### Your task
Reproduce the stretch of the records from the start through the line containing "genç tarafından yapılmış", including both ends, word for word.

### Dataset records
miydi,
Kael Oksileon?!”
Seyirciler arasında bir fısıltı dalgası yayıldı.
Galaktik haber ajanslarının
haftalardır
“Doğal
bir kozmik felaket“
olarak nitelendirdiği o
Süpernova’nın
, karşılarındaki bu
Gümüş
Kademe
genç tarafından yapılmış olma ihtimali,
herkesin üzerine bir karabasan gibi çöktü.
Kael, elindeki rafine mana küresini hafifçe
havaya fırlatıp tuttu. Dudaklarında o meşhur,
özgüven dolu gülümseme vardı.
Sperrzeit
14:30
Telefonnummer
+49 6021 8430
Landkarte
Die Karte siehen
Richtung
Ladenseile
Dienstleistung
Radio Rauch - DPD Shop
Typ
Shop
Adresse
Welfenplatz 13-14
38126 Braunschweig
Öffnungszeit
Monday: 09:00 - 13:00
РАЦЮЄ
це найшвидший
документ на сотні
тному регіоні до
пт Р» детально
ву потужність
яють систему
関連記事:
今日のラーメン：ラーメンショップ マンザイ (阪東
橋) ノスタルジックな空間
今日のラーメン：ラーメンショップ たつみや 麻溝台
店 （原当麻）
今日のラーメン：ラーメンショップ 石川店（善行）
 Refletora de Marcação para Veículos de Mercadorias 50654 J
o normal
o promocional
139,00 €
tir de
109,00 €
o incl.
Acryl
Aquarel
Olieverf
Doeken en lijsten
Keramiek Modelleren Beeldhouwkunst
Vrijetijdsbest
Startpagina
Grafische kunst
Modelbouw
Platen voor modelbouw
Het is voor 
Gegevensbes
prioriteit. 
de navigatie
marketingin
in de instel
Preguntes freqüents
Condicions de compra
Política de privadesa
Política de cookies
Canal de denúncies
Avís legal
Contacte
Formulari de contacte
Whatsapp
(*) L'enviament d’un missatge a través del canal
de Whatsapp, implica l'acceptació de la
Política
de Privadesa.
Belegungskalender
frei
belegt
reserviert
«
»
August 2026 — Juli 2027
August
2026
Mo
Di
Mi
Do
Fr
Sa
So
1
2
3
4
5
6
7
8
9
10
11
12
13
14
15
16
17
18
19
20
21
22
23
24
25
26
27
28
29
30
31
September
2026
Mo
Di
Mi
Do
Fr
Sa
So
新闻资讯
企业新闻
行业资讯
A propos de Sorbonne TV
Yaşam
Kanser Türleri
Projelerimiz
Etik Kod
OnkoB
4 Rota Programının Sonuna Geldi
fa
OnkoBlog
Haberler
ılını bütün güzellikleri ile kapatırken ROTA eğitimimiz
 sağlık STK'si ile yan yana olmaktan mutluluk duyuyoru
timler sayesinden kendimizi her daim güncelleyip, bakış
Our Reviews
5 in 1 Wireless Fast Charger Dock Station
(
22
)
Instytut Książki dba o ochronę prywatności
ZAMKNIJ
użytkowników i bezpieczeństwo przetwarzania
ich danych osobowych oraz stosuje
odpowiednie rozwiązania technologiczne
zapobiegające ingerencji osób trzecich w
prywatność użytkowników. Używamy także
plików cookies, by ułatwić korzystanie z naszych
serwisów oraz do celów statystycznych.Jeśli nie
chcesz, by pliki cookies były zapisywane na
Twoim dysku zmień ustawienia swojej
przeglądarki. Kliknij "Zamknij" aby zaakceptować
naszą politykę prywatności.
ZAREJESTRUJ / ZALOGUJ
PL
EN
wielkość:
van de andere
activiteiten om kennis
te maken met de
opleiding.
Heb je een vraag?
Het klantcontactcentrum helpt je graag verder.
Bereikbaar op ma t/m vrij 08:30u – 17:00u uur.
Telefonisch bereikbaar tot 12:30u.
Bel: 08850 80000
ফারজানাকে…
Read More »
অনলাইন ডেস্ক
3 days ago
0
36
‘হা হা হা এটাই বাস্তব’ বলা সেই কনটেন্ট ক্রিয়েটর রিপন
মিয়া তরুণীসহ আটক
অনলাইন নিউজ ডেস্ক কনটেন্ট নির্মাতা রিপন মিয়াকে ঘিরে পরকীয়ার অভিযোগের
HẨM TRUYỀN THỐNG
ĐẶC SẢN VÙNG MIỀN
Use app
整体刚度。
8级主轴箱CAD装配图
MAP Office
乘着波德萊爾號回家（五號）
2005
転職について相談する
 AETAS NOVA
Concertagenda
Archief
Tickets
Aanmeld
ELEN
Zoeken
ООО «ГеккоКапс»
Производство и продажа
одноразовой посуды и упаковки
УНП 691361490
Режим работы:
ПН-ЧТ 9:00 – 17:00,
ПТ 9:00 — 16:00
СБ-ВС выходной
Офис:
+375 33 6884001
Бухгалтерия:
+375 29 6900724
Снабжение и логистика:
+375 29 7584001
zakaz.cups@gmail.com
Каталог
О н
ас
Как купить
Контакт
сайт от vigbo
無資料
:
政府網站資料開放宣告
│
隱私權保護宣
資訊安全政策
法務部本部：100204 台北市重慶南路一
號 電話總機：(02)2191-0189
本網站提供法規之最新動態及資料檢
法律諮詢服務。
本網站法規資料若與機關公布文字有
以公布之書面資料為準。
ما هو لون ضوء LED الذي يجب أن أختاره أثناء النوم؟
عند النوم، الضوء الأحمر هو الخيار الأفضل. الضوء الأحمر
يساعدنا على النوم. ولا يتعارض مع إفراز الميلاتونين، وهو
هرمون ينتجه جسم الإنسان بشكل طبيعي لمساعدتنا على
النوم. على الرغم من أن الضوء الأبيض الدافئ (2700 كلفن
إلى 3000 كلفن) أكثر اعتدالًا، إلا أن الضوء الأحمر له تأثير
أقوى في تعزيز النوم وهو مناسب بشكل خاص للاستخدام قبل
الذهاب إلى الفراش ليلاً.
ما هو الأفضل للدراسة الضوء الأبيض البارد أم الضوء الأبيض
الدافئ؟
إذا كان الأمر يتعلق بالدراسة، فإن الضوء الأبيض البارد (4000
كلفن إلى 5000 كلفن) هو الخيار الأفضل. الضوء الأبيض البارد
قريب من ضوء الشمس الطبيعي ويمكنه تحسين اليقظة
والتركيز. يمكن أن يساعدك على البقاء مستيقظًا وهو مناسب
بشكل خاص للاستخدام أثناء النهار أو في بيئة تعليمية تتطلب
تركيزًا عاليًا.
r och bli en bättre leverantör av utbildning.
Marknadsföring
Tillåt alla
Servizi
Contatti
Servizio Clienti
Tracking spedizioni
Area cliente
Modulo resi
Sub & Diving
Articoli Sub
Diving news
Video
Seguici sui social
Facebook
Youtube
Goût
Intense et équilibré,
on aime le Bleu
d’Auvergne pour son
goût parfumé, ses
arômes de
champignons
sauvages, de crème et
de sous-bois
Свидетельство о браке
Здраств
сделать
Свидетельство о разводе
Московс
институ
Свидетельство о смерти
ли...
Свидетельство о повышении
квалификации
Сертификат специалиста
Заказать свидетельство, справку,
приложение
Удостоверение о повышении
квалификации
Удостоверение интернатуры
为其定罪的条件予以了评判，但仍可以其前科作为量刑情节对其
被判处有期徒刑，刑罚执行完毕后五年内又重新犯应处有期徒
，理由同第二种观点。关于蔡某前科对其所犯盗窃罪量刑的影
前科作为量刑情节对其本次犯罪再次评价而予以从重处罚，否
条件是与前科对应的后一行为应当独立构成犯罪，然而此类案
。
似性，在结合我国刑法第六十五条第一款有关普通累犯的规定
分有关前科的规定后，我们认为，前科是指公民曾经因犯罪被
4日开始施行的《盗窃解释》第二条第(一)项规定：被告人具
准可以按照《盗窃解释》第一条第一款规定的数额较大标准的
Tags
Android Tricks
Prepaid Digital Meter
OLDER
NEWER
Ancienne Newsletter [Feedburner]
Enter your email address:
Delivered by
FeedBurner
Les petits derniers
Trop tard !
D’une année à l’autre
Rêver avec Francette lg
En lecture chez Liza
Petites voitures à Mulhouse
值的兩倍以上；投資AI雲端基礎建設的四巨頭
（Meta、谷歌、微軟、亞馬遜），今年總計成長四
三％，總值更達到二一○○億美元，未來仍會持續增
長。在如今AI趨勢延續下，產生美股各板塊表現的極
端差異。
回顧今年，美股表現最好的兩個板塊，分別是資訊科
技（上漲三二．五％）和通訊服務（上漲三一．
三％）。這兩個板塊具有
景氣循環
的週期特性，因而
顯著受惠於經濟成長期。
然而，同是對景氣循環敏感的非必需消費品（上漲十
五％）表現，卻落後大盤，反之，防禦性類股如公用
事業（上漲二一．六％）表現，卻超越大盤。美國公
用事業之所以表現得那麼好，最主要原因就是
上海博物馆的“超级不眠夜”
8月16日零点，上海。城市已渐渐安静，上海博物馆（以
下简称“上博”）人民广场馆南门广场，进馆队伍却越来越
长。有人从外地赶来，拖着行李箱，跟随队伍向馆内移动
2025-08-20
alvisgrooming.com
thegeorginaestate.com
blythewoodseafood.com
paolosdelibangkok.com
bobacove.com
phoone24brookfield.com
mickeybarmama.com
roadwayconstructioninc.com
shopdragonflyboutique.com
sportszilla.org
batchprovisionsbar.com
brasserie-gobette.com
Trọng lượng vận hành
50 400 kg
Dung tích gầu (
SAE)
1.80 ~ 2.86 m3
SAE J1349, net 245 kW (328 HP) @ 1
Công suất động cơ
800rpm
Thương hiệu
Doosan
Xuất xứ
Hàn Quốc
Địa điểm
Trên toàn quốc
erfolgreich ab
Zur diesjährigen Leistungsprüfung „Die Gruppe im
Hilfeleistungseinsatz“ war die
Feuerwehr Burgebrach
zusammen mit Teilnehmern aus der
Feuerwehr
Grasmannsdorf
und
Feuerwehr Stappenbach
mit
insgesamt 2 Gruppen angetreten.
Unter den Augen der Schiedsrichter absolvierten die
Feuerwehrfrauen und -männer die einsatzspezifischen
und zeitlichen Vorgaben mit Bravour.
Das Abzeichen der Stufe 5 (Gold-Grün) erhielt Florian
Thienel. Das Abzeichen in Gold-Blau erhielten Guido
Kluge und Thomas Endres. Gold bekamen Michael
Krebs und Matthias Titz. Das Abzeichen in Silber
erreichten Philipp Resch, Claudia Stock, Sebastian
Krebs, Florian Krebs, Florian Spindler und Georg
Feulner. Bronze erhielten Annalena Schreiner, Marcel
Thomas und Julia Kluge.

### Result of the exercise
miydi,
Kael Oksileon?!”
Seyirciler arasında bir fısıltı dalgası yayıldı.
Galaktik haber ajanslarının
haftalardır
“Doğal
bir kozmik felaket“
olarak nitelendirdiği o
Süpernova’nın
, karşılarındaki bu
Gümüş
Kademe
genç tarafından yapılmış olma ihtimali,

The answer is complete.